-- Objectif visé --
Recopiez le passage de l'extrait retenu situé entre « Le Musée McCord » et « Montréal au XIXe siècle. », bornes incluses, en remplaçant « exposition monographique » par « exposition rétrospective ».

Le Musée McCord frappe un grand coup pour célébrer le 150e anniversaire de la Confédération canadienne et le 375e de Montréal avec une exposition monographique sur William Notman (1826-1891), mettant en valeur le plus impressionnant fonds photographique de l’histoire canadienne.

L’exposition Notman, photographe visionnaire se décline en quatre thèmes qui dévoilent le génie de l’homme et l’excellence de son travail. En trame de fond, on y lit la naissance d’un pays assujetti à la Couronne britannique, un patriotisme canadien avéré et un tableau très élaboré de la société canadienne-anglaise de Montréal au XIXe siècle.

La première section de l’exposition permet d’apprécier un trait de caractère de William Notman, qui le place d’emblée parmi les esprits créatifs et visionnaires. Après la faillite du commerce familial dans son Écosse natale, il immigre à Montréal avec sa famille. Auparavant, il avait pratiqué en amateur la photographie, technique de production d’images inventée depuis peu de temps. Fort de ce savoir-faire, il a l’idée de lancer le tout premier studio de photographie du Nouveau Monde des colonies britanniques d’Amérique du Nord.

La photographie deviendra une passion pour Notman ; il sera de ces avant-gardistes qui poussent toujours plus loin les prouesses techniques, qu’il appliquera dans le but de documenter la société de l’époque et de diffuser les images produites, ainsi que dans les standards artistiques de la représentation et les trucages photographiques. Il sera des premiers à revendiquer le statut d’art pour la photographie !

Le sens du marketing avant l’heure

Son entreprise, qui devient très rapidement prospère, mise sur la clientèle bien nantie d’un Montréal en plein essor économique. Notman a le sens du marketing : la séance de pose dans ses studios est proposée comme un véritable processus d’affirmation identitaire pour le modèle qui est invité à se définir dans des mises en scène élaborées. Il publie même un petit livret pour préparer ses clients avant leur venue en studio. Le succès commercial de Notman le mènera à ouvrir jusqu’à 26 studios en Amérique du Nord (Canada et États-Unis), mais, surtout, d’ouvrir des secteurs prometteurs, par exemple la documentation photographique du territoire (en particulier du vaste pays qu’est le Canada), les recherches sur les procédés de manipulation de l’image et les techniques de reproduction des images photographiques à grande échelle par la photogravure.

Son travail de photographe et de portraitiste l’amène à côtoyer le « grand monde », des gens instruits et riches. Fréquenter cette société lui vaut de prestigieuses commandes, comme celle de documenter les étapes de la construction du pont Victoria (1854-1859). L’ouvrage assure le lien ferroviaire entre l’île de Montréal et sa rive sud. Ce projet photographique sera réalisé en stéréoscopie (technique d’imagerie 3D) et remis en cadeau au Prince de Galles. Dans l’exposition, on peut admirer les deux albums de très grand format reliés dans des caissons en bois d’érable ainsi que des appareils optiques pour visionner les images en stéréoscopie. D’ailleurs, un diaporama peut également être visionné avec des lunettes spéciales pour vision 3D et le résultat est à couper le souffle.

-- Extrait des données --
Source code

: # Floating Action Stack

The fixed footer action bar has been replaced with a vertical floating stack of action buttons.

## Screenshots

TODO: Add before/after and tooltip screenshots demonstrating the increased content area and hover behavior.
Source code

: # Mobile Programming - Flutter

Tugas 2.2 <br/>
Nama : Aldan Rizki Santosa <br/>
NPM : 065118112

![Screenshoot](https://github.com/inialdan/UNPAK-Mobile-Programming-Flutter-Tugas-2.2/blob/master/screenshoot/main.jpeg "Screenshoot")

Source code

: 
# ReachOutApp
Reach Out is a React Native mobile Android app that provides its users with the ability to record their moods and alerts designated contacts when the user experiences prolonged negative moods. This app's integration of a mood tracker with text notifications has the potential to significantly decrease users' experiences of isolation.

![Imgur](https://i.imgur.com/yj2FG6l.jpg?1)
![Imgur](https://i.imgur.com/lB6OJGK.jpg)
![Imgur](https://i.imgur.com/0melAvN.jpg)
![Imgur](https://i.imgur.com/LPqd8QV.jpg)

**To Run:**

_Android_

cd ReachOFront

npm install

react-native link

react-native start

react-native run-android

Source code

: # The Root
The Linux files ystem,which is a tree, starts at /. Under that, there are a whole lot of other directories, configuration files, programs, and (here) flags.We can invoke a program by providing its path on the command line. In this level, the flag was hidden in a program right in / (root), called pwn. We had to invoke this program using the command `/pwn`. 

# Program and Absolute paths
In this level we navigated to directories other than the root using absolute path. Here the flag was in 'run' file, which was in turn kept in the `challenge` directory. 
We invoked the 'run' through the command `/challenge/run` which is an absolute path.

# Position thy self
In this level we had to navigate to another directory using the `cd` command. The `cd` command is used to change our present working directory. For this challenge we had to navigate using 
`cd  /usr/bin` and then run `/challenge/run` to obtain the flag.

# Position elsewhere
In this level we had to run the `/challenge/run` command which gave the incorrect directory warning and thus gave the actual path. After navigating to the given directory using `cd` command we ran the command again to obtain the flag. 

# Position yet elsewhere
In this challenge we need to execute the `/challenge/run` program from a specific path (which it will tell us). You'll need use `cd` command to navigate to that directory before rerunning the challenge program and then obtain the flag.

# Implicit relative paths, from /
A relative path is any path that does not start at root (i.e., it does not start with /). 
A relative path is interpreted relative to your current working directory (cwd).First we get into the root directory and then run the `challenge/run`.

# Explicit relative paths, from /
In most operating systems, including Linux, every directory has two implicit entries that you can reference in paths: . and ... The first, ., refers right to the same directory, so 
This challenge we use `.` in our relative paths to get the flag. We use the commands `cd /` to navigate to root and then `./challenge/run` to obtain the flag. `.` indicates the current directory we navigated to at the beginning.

-- Votre solution --
Le Musée McCord frappe un grand coup pour célébrer le 150e anniversaire de la Confédération canadienne et le 375e de Montréal avec une exposition rétrospective sur William Notman (1826-1891), mettant en valeur le plus impressionnant fonds photographique de l’histoire canadienne.

L’exposition Notman, photographe visionnaire se décline en quatre thèmes qui dévoilent le génie de l’homme et l’excellence de son travail. En trame de fond, on y lit la naissance d’un pays assujetti à la Couronne britannique, un patriotisme canadien avéré et un tableau très élaboré de la société canadienne-anglaise de Montréal au XIXe siècle.